Meirion Thomas jumped to defend Richard Pryor.
‘He’s a Home Office pathologist and, in fact, was a professor of forensic pathology. Not only that, but he had another lady scientist with him, who used to work in your laboratory in London.’
Vickers sat up in his chair and looked intently at the detective inspector. ‘What was her name? Was it Doctor Bray?’
His voice was suddenly tense, but Meirion shook his head. ‘No, it was Chambers; she said she specialized in anthropology.’
Sergeant Squires nodded. ‘I saw her at a scene in Battersea once. A very attractive lady indeed!’
Vickers seemed to relax. ‘The pathologist must have been Richard Pryor, the one that came back from Singapore. I met him briefly in a shooting near Gloucester some months ago.’

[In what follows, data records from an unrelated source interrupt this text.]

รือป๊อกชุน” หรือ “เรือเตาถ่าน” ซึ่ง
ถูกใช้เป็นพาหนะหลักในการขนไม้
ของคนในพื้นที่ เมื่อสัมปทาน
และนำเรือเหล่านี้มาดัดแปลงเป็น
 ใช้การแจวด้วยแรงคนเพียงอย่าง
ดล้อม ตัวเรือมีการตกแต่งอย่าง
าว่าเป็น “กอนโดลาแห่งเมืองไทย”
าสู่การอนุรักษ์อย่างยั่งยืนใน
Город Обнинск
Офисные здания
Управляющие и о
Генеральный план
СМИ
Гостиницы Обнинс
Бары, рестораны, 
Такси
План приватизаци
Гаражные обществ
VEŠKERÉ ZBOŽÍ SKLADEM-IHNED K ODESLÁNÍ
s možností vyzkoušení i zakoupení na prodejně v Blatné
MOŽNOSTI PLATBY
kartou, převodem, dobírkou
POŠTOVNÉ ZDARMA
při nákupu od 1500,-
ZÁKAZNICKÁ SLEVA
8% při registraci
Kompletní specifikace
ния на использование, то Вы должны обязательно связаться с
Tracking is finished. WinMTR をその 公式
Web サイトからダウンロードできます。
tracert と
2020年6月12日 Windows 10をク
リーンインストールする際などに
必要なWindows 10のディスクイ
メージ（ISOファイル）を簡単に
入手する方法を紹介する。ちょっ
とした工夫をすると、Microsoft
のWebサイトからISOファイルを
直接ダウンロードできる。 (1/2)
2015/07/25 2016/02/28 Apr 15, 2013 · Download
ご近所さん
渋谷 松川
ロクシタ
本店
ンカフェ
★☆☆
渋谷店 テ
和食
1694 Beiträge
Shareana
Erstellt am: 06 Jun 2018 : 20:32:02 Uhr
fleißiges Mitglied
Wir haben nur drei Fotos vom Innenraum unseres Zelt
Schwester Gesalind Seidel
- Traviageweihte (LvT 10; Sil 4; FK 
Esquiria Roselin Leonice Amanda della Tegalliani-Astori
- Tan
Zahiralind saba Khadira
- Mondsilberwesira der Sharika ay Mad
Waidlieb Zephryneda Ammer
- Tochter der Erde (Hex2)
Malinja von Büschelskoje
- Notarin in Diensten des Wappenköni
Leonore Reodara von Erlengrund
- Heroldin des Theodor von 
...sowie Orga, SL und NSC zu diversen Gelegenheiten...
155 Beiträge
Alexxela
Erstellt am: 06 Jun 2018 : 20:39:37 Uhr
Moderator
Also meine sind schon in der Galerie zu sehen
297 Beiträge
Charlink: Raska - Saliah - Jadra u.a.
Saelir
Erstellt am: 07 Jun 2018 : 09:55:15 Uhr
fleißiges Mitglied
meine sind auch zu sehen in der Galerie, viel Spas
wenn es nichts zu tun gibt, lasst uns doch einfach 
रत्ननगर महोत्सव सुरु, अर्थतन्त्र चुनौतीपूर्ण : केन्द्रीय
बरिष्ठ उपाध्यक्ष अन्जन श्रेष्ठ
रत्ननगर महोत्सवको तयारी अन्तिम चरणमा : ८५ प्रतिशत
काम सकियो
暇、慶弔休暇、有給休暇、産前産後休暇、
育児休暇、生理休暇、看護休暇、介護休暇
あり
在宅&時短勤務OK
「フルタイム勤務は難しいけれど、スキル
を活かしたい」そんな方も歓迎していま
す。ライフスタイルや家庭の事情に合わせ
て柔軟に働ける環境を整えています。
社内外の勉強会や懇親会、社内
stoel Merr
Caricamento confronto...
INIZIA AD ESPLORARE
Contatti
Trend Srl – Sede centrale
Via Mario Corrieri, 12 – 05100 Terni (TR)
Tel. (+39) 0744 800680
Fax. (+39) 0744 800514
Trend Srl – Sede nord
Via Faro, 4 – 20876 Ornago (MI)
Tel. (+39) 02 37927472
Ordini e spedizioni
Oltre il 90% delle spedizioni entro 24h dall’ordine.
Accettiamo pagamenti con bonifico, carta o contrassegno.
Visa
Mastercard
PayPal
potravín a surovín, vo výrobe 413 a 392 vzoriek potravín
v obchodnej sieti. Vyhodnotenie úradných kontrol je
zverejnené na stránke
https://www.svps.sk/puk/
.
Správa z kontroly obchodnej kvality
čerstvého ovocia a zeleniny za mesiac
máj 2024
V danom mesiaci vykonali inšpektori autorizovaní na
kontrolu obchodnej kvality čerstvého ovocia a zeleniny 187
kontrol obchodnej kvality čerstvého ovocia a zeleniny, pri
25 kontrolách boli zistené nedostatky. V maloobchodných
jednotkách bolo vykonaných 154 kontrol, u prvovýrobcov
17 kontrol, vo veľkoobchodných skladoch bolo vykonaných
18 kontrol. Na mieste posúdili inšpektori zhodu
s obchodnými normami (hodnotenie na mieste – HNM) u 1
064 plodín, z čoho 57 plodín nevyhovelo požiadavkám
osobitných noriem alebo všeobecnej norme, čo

The social chat over, there was little else to be done except arrange for the two London men to be picked up at their hotel in the morning and taken to the incident room at Borth. The local DI and sergeant dropped them off at the Bellevue Hotel, just along the seafront from the police headquarters, then went to the nearest pub for a pint before going wearily to their own homes.
‘That pair think we are still in the colonies,’ grumbled Gwyn Parry. ‘Condescending couple of bastards!’
Antipathy between county police and the Metropolitan Police was traditional. Some forces felt it was an admission of inferiority to have to ‘call in the Yard’, but Meirion Thomas took a more phlegmatic view of the situation.
‘It’s no good getting uptight about them, Gwyn. There’s no way we can carry on with this on our own. This fellow could have been brought to Borth from anywhere and dumped in that bog. We can’t go looking all over Great Britain for him!’
Next morning, while Vickers and his sergeant were travelling towards Borth in the back seat of a police car, Richard Pryor was sitting in his office in Garth House. He was holding up a large X-ray film to the window, so that Angela and Priscilla could see it against the daylight outside. They all looked intently at the dense white image of the thigh bone, which contrasted sharply with the black of the surrounding celluloid.
‘What d’you make of that, ladies?’ he asked chirpily. Angela could tell that he was pleased with what he had discovered, but she was not going to give in easily.
‘I suppose the radiologist in Hereford told you what it was, clever-sticks!’ she chided.